-- Source information --
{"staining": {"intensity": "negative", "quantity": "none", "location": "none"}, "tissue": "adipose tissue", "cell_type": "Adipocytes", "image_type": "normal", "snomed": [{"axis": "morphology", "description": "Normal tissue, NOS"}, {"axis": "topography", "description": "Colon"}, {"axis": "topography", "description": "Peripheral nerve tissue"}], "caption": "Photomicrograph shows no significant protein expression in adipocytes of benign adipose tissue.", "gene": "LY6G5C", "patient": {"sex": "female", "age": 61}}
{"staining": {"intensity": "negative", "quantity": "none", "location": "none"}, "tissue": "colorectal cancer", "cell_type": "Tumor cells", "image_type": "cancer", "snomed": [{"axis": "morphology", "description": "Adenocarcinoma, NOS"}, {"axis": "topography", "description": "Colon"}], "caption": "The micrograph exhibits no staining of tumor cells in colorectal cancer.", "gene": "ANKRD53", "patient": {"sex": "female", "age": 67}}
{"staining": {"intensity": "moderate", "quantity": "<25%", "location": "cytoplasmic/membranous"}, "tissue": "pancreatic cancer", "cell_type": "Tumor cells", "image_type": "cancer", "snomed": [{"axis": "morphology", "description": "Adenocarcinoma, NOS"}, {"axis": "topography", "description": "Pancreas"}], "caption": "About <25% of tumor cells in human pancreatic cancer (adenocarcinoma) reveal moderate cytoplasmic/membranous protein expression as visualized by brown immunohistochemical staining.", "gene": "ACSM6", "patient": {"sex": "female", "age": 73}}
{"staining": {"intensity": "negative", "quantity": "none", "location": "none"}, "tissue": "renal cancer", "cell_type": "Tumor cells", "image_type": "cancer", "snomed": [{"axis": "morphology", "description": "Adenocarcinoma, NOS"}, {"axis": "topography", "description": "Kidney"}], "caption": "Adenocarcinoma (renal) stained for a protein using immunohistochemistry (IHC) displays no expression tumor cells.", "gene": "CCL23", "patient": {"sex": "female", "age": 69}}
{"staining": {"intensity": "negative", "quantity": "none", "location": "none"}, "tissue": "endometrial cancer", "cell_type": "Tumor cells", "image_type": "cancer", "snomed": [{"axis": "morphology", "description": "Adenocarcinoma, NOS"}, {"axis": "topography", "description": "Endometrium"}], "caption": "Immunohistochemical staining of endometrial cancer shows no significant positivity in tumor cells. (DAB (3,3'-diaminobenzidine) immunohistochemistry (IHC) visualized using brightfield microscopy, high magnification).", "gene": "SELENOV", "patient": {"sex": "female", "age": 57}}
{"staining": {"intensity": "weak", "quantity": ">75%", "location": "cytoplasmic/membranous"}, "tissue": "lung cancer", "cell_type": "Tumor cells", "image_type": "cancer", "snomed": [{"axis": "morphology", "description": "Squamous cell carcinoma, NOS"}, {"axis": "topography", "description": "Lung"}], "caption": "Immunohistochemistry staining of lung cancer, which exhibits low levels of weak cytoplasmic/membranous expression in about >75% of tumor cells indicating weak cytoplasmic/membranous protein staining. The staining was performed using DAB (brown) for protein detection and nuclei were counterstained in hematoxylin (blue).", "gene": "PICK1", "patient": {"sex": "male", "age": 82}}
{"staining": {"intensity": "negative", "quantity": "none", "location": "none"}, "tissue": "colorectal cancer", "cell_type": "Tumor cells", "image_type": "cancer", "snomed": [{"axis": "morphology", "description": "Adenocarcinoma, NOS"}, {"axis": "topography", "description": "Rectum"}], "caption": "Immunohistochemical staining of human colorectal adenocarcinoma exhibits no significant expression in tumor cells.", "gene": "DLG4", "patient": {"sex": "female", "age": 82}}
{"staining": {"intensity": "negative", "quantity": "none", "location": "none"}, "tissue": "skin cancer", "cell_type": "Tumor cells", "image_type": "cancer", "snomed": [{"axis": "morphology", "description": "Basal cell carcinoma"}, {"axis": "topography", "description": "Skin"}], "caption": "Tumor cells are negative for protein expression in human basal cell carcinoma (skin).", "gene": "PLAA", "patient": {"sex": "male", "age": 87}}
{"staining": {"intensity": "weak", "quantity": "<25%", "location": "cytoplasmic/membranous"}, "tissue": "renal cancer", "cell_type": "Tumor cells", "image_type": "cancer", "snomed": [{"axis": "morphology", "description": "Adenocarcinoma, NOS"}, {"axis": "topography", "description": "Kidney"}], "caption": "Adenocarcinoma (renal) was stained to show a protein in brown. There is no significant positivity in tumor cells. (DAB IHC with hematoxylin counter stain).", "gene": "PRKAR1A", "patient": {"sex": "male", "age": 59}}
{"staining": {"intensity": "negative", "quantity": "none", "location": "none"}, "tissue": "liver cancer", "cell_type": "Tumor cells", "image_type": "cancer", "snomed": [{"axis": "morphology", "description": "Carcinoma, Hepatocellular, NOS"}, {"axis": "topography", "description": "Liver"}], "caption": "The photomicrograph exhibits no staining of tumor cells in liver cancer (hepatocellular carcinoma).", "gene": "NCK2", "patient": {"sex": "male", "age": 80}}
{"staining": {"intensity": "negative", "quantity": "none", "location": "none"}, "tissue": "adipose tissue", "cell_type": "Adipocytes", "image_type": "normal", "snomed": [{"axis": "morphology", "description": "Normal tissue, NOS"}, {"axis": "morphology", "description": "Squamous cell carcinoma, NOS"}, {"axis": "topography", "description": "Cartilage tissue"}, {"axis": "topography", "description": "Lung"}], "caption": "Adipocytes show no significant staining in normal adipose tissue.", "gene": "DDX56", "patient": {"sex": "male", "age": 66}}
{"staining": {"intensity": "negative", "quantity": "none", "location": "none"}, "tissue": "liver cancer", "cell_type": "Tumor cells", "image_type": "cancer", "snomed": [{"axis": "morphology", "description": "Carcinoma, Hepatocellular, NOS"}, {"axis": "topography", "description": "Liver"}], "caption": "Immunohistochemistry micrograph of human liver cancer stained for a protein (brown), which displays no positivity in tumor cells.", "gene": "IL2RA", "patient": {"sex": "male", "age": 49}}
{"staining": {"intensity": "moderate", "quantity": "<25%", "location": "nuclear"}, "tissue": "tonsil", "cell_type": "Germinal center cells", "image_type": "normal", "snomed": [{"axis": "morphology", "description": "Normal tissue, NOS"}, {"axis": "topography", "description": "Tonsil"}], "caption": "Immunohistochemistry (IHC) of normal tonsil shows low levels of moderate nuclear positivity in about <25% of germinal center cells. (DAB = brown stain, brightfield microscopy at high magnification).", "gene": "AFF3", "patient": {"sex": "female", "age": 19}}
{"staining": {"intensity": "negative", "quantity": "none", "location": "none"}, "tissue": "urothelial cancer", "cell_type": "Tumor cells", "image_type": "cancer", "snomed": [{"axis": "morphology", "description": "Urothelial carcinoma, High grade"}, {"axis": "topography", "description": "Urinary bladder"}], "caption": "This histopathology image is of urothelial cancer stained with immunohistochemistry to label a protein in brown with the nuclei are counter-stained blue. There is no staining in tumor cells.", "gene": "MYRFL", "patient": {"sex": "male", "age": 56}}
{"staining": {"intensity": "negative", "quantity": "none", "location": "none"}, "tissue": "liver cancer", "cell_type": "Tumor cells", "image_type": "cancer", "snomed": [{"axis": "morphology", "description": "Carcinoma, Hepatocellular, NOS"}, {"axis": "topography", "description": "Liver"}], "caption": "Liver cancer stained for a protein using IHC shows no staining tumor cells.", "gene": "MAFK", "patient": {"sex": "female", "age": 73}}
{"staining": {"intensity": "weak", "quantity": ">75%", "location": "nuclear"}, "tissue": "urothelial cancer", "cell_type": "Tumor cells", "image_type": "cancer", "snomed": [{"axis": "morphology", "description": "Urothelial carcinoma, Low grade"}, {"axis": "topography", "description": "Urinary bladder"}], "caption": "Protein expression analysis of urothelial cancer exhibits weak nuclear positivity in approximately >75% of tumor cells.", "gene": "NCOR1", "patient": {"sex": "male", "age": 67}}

-- Your assignment --
Could you repeat exactly the lines in the listing above from the one with "staining of human" down to the one with "photomicrograph exhibits no"? Include both of those lines.

-- Exercise solution --
{"staining": {"intensity": "negative", "quantity": "none", "location": "none"}, "tissue": "colorectal cancer", "cell_type": "Tumor cells", "image_type": "cancer", "snomed": [{"axis": "morphology", "description": "Adenocarcinoma, NOS"}, {"axis": "topography", "description": "Rectum"}], "caption": "Immunohistochemical staining of human colorectal adenocarcinoma exhibits no significant expression in tumor cells.", "gene": "DLG4", "patient": {"sex": "female", "age": 82}}
{"staining": {"intensity": "negative", "quantity": "none", "location": "none"}, "tissue": "skin cancer", "cell_type": "Tumor cells", "image_type": "cancer", "snomed": [{"axis": "morphology", "description": "Basal cell carcinoma"}, {"axis": "topography", "description": "Skin"}], "caption": "Tumor cells are negative for protein expression in human basal cell carcinoma (skin).", "gene": "PLAA", "patient": {"sex": "male", "age": 87}}
{"staining": {"intensity": "weak", "quantity": "<25%", "location": "cytoplasmic/membranous"}, "tissue": "renal cancer", "cell_type": "Tumor cells", "image_type": "cancer", "snomed": [{"axis": "morphology", "description": "Adenocarcinoma, NOS"}, {"axis": "topography", "description": "Kidney"}], "caption": "Adenocarcinoma (renal) was stained to show a protein in brown. There is no significant positivity in tumor cells. (DAB IHC with hematoxylin counter stain).", "gene": "PRKAR1A", "patient": {"sex": "male", "age": 59}}
{"staining": {"intensity": "negative", "quantity": "none", "location": "none"}, "tissue": "liver cancer", "cell_type": "Tumor cells", "image_type": "cancer", "snomed": [{"axis": "morphology", "description": "Carcinoma, Hepatocellular, NOS"}, {"axis": "topography", "description": "Liver"}], "caption": "The photomicrograph exhibits no staining of tumor cells in liver cancer (hepatocellular carcinoma).", "gene": "NCK2", "patient": {"sex": "male", "age": 80}}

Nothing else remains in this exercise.